From the listing below, copy only the lines running from the line that contains "1: (417, 299)" to the line that contains "15: (416, 264)", both included.

++++++

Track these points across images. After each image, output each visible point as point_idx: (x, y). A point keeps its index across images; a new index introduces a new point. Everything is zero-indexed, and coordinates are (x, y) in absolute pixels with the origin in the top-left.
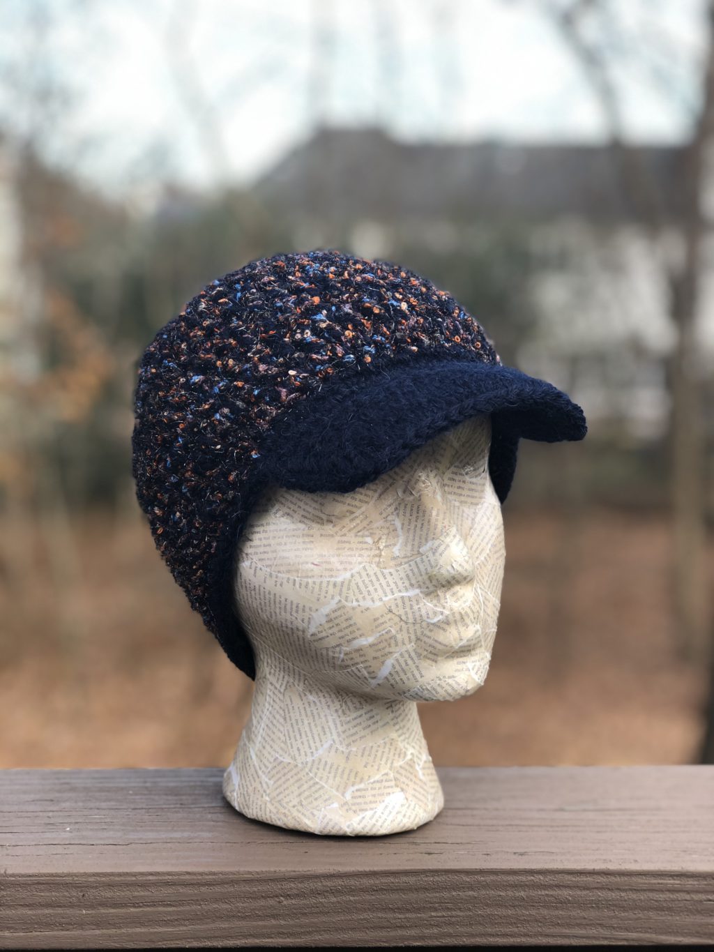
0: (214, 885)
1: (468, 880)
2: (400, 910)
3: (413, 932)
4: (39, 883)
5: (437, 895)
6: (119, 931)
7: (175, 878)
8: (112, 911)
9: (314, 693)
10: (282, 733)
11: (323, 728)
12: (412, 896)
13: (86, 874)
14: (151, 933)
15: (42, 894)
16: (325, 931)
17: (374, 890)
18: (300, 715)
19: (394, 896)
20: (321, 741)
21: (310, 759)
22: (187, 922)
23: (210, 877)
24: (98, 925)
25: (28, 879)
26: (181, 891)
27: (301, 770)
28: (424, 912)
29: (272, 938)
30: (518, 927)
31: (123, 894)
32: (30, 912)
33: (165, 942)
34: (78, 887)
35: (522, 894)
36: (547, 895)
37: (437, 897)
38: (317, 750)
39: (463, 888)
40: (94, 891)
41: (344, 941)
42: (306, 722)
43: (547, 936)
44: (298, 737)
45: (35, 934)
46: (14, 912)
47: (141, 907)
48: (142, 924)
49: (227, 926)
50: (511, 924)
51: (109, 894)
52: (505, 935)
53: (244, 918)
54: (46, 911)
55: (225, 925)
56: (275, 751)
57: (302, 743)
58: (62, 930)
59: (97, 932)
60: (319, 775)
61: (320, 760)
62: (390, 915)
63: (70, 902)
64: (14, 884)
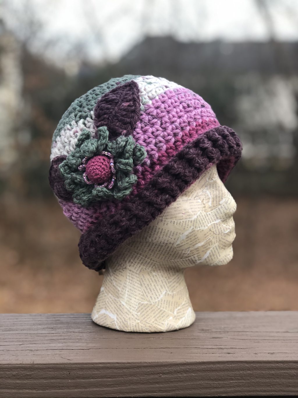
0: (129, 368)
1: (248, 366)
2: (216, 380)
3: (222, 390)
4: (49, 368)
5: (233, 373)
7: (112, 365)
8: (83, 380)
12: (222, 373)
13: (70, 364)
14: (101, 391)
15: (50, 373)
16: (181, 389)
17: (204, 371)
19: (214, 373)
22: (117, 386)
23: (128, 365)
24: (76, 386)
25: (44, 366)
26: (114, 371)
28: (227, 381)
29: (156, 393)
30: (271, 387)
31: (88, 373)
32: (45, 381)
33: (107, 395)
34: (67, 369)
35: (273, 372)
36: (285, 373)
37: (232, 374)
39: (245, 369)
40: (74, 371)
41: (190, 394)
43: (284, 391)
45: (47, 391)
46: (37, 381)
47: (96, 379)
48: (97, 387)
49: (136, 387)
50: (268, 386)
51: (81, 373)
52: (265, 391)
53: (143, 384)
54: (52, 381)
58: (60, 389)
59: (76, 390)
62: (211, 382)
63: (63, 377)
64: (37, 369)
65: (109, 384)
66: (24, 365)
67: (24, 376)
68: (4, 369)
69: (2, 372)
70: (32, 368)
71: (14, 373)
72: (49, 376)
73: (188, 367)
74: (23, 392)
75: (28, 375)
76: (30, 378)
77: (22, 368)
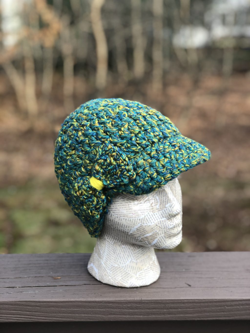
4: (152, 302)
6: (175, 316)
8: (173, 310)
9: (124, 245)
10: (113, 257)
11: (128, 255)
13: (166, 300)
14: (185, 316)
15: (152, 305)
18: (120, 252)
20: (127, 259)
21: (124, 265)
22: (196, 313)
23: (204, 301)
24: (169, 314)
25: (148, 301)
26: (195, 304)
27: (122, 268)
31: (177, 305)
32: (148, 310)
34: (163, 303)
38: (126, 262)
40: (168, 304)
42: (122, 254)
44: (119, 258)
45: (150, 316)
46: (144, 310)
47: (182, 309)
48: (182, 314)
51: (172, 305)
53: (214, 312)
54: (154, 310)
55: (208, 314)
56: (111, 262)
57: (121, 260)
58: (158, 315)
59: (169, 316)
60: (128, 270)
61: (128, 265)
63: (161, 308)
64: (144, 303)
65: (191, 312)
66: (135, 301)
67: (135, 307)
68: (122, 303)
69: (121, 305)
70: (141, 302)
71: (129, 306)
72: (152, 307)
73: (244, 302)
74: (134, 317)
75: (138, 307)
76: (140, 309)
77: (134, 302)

++++++

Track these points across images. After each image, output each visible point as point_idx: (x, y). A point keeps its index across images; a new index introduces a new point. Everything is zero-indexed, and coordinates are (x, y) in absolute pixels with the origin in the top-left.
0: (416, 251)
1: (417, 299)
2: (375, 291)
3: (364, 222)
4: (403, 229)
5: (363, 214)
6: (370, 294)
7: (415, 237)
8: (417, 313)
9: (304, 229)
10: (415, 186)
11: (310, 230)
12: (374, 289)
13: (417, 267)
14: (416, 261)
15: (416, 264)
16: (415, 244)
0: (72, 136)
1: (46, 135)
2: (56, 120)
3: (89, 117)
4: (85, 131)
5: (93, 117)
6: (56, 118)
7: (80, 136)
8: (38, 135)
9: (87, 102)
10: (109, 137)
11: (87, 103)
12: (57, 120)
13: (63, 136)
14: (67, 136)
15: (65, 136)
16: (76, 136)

++++++

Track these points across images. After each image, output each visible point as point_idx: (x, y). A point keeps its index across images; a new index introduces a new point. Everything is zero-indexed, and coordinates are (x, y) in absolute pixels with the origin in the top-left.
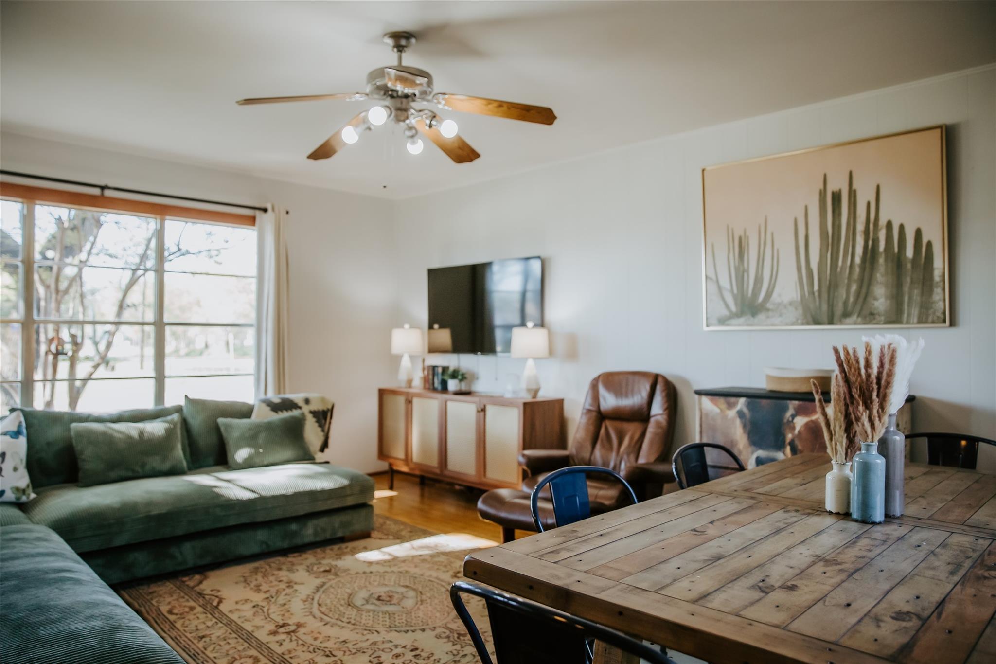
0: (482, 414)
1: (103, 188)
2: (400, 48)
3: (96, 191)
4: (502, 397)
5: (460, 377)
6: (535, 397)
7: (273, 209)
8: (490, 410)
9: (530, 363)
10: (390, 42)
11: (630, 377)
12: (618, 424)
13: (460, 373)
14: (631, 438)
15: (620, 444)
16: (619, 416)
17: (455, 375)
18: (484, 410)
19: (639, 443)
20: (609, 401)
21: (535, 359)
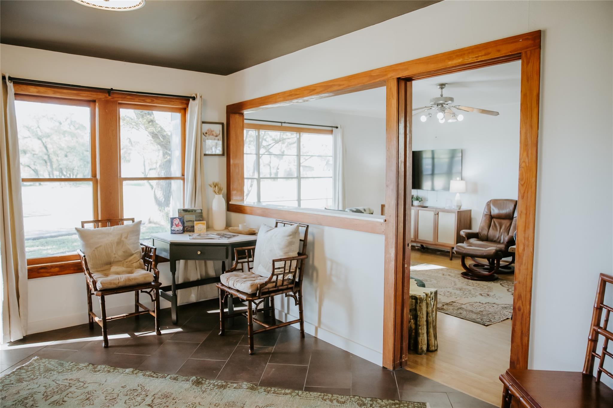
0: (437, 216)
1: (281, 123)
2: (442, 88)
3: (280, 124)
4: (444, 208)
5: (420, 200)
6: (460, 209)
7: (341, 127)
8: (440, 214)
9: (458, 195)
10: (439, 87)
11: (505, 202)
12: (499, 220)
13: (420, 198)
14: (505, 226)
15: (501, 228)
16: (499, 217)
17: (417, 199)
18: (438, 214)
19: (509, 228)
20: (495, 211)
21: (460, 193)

++++++

Response for this exercise:
1: (417, 299)
2: (375, 291)
3: (364, 222)
4: (403, 229)
5: (363, 214)
6: (370, 294)
7: (415, 237)
8: (417, 313)
9: (304, 229)
10: (415, 186)
11: (310, 230)
12: (374, 289)
13: (417, 267)
14: (416, 261)
15: (416, 264)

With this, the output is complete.